Сегодня учитель немецкого языка Петр Александрович Изенфлям (кстати, один из лучших наших преподавателей) задает нам написать тут же, на уроке, классную работу: пересказ «своими словами» маленькой басенки из хрестоматии. Для многих учениц это — трудное дело: где их возьмешь, эти «свои слова», на чужом, немецком языке? Помочь подругам в этом тоже нелегко. Это ведь не диктовка, которую можно дать списать хотя бы слово в слово. Значит, остается одно: я пишу для двух своих соседок Зины Кричинской и Сони Павлихиной два разных пересказа, не похожих один на другой. Да еще эти пересказы должны быть очень простенькие, даже наивные, чтобы учителю не показалось подозрительно, почему это две девочки, очень слабо знающие немецкий язык, вдруг написали свободно и «затейливо».
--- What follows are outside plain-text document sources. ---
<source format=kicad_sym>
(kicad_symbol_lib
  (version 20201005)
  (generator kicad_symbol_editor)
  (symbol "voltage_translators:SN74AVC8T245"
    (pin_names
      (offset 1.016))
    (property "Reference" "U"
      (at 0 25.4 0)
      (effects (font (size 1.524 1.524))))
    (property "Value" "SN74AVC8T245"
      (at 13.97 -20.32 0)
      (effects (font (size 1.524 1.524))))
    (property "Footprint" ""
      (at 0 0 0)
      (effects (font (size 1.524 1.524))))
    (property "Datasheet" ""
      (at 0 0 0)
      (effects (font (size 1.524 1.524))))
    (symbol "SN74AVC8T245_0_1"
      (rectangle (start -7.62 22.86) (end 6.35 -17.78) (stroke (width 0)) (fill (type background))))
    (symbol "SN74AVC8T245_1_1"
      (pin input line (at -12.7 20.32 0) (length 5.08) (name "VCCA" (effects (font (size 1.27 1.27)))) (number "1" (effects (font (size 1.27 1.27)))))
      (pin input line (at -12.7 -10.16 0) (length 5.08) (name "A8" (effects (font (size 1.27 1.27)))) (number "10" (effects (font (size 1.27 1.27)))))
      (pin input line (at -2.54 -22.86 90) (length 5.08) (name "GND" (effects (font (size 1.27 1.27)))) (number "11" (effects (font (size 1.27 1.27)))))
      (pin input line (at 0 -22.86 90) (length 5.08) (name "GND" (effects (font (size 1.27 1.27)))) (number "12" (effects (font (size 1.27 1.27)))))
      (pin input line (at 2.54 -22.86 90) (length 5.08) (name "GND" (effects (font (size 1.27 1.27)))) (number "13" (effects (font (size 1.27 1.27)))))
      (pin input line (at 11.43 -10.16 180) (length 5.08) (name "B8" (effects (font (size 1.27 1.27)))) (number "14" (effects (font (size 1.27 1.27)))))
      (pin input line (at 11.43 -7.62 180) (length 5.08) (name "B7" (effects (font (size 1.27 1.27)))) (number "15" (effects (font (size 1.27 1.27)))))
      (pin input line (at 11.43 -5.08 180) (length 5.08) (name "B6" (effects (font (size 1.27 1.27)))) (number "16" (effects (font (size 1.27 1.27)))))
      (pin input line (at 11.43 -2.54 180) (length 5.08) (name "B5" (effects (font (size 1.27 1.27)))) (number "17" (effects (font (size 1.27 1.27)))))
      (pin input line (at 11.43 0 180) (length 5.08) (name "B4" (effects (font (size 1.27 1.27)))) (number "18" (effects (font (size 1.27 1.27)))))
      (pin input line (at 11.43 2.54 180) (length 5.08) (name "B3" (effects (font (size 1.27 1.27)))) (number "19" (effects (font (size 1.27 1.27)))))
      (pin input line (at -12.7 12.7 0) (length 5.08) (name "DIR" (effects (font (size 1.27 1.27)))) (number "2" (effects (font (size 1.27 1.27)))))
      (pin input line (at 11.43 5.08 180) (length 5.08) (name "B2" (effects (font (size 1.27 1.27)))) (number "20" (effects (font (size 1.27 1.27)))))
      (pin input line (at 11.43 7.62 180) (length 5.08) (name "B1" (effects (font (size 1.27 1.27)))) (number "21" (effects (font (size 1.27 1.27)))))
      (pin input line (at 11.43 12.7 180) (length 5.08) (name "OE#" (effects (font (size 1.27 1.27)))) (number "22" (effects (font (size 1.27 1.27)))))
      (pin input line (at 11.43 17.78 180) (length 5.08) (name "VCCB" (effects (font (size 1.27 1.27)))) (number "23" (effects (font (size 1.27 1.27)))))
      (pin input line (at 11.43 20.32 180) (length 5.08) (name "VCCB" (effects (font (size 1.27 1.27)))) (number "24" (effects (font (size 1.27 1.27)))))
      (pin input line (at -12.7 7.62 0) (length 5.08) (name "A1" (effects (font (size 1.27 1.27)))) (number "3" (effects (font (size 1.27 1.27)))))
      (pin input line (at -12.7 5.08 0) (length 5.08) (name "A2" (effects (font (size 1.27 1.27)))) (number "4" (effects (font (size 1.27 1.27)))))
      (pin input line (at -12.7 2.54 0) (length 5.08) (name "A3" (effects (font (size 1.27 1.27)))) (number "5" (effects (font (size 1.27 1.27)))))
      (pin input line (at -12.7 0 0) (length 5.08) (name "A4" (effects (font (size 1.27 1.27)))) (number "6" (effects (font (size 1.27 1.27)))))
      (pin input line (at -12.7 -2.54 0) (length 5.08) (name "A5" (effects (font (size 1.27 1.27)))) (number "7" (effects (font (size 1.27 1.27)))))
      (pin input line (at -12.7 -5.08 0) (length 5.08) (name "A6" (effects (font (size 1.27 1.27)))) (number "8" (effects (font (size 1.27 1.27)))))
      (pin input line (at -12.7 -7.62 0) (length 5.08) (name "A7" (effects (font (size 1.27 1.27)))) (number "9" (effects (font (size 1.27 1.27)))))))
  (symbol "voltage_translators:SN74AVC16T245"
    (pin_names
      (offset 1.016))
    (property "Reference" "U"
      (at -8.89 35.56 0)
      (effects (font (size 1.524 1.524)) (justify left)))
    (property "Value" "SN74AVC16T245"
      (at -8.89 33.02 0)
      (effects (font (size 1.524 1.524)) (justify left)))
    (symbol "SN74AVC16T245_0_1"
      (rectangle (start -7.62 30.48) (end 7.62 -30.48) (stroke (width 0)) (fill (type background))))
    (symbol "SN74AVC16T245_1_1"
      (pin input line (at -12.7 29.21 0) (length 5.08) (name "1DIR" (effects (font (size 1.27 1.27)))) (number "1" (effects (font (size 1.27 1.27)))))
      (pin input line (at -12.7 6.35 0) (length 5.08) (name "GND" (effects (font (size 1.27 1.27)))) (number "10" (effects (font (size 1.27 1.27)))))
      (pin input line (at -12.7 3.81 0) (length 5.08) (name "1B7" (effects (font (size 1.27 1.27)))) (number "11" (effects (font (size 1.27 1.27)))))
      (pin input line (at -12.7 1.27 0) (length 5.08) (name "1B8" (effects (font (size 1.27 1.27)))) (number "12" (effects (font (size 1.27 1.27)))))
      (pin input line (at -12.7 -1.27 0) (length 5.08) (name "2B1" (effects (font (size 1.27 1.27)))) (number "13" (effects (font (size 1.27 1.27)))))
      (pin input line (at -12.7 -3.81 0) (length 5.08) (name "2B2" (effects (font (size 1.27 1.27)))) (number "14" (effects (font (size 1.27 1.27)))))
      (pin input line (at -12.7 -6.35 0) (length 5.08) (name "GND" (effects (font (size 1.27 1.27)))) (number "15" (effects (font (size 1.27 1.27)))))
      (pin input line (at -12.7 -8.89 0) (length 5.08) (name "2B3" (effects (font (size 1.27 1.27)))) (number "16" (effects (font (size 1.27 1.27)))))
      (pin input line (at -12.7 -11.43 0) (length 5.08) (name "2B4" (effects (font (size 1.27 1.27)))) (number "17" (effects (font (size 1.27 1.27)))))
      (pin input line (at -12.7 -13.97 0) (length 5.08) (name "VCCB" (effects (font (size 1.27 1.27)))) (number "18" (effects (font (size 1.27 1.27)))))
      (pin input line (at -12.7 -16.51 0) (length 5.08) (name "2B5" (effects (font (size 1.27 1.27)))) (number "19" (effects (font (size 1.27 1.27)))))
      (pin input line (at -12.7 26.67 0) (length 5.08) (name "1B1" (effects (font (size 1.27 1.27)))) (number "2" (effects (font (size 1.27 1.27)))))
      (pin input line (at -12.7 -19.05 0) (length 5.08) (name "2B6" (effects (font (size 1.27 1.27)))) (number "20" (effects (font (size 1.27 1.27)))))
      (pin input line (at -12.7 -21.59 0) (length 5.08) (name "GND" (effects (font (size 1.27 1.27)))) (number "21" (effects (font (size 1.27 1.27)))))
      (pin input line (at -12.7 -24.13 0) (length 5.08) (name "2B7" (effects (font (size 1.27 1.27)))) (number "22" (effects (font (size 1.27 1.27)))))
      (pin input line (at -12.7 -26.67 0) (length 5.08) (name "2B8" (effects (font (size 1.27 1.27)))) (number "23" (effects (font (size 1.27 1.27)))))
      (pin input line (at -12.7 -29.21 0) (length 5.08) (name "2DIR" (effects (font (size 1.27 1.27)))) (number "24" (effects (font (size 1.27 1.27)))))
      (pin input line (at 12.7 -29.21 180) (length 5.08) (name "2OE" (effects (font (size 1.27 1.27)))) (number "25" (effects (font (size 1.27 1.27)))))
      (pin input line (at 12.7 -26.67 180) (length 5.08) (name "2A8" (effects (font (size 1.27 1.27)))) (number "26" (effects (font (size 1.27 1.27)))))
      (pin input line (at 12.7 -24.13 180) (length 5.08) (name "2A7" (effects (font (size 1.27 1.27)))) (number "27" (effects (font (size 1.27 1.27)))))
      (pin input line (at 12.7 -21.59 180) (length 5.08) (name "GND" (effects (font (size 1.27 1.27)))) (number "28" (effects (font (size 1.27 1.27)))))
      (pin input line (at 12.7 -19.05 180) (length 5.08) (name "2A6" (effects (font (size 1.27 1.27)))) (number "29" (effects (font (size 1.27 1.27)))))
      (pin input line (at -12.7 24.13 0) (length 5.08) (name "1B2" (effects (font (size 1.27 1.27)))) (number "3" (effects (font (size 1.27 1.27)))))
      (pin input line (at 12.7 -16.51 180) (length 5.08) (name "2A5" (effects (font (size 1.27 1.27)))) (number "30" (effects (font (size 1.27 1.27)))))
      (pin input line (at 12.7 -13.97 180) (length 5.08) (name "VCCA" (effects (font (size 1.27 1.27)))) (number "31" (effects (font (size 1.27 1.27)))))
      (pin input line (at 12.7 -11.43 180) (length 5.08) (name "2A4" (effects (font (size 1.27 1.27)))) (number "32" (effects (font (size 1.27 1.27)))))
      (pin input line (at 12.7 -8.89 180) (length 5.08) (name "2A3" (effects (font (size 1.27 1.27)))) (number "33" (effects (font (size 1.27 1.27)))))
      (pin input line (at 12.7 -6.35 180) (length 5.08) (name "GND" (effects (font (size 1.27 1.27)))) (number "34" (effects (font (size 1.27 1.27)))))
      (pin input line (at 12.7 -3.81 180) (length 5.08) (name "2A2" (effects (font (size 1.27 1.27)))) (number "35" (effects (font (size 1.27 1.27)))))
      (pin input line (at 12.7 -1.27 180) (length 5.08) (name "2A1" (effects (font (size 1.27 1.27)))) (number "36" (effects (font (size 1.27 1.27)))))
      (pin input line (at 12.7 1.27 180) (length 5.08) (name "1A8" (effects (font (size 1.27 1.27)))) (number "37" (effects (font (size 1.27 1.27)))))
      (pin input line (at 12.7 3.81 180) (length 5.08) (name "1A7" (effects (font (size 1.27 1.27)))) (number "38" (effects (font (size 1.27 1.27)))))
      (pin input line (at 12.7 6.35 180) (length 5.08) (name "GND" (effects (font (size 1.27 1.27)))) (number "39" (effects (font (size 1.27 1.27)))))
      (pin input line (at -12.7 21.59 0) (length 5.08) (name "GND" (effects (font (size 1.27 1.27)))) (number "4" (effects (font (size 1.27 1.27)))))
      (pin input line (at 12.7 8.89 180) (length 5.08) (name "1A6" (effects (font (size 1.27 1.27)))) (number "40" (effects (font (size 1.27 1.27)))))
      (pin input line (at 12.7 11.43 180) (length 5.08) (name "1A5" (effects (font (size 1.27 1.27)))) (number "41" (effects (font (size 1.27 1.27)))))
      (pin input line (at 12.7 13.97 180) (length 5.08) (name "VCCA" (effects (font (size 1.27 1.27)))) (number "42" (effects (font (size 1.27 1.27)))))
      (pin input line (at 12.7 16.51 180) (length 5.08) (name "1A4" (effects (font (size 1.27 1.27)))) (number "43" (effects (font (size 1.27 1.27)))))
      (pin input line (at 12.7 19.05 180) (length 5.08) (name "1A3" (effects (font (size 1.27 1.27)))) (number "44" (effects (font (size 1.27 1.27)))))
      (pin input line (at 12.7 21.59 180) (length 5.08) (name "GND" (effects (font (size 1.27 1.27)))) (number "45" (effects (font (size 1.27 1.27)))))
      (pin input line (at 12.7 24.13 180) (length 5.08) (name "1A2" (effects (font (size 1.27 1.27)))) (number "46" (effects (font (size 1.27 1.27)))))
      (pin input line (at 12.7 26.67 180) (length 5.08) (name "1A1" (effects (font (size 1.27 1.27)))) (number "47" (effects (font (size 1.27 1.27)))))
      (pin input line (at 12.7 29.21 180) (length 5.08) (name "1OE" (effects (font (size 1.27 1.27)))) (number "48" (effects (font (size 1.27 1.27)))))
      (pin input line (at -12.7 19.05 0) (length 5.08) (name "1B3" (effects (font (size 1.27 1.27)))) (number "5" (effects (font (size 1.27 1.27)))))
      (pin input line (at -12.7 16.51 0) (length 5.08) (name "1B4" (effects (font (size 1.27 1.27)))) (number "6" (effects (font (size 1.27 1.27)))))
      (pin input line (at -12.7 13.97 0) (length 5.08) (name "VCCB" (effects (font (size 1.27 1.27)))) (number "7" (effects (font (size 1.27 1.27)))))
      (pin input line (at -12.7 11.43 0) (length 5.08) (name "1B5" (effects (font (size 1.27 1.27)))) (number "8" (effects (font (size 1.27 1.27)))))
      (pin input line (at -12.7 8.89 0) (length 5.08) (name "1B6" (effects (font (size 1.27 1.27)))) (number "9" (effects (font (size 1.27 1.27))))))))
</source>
Когда я осторожно подсовываю Зине Кричинской написанный для нее пересказ, я вдруг замечаю — без всякого удовольствия или радости, — что наша классная дама Елизавета Григорьевна Борейша (кратко «Мопся») это видит. Честное слово, видит! На секунду замираю в неприятном ожидании — сейчас Мопся нагрянет в ярости на меня и на Зину. Полетят с нас перья!.. Но Мопся отворачивает голову, как сытая кошка, и смотрит в другую сторону, словно она ничего преступного у нас и не заметила.
А ведь и я, и Зина видели, что Мопся только не захотела видеть. И это — как хотите — тоже голос весны. Конечно, это не означает, будто в Мопсиной душе зацветают фиалки. Но мы подплываем к выпускным экзаменам. Зачем Мопсе поднимать шум перед самым выпуском? Все равно сейчас уже поздно воспитывать и учить нас. Чему мы за семь лет не успели научиться, тому уже не научимся в последние один-два месяца. И Мопся — это, говорят, бывает с синявками — по мере приближения выпуска превращается из блюстительницы порядка почти в сообщницу нашу.
Наш седьмой класс очень большой, в полном смысле слова двойной класс: в нем слились воедино два отделения — первое и второе. До этого года оба отделения жили каждое своей обособленной, самостоятельной жизнью, имели каждое своих учителей (иногда разных) и своих классных дам. В последнем классе оба отделения слились в один класс, и классная дама у нас Мопся, которая до сих пор, начиная с первого класса, бессменно была классной дамой первого отделения. Ученицы бывшего первого отделения относятся к Мопсе хорошо, даже любят ее, поэтому и мы, ученицы бывшего второго отделения, принимаем ее без враждебности. Мопся как Мопся. Не злая, не придира, не имеет особенно наилюбимо-любимых любимиц. Мопся — человек, а не машина: не может она любить всех учениц своего класса одинаково. Мы понимаем и то, что тридцать учениц из бывшего первого отделения ей ближе, чем мы, тридцать остальных, из второго. Ведь она ведет их уже седьмой год, а с пансионерками она еще и живет под одной крышей. Но она и к нам относится, в общем, доброжелательно и справедливо. Ну и отлично! Многие классные дамы гораздо хуже, чем Мопся. А лучше Мопси кто? Лучше была наша милая Гренадина, но с ней сбылось пророчество Мели Норейко: «Съедят ее, бедную, помяните мое слово, съедят!» Не знаю, съели или нет, но ее перевели в женскую гимназию в Гродно. Мы провожали ее на вокзале с цветами. Она плакала, мы плакали. Она обещала нам писать, но не написала ни разу.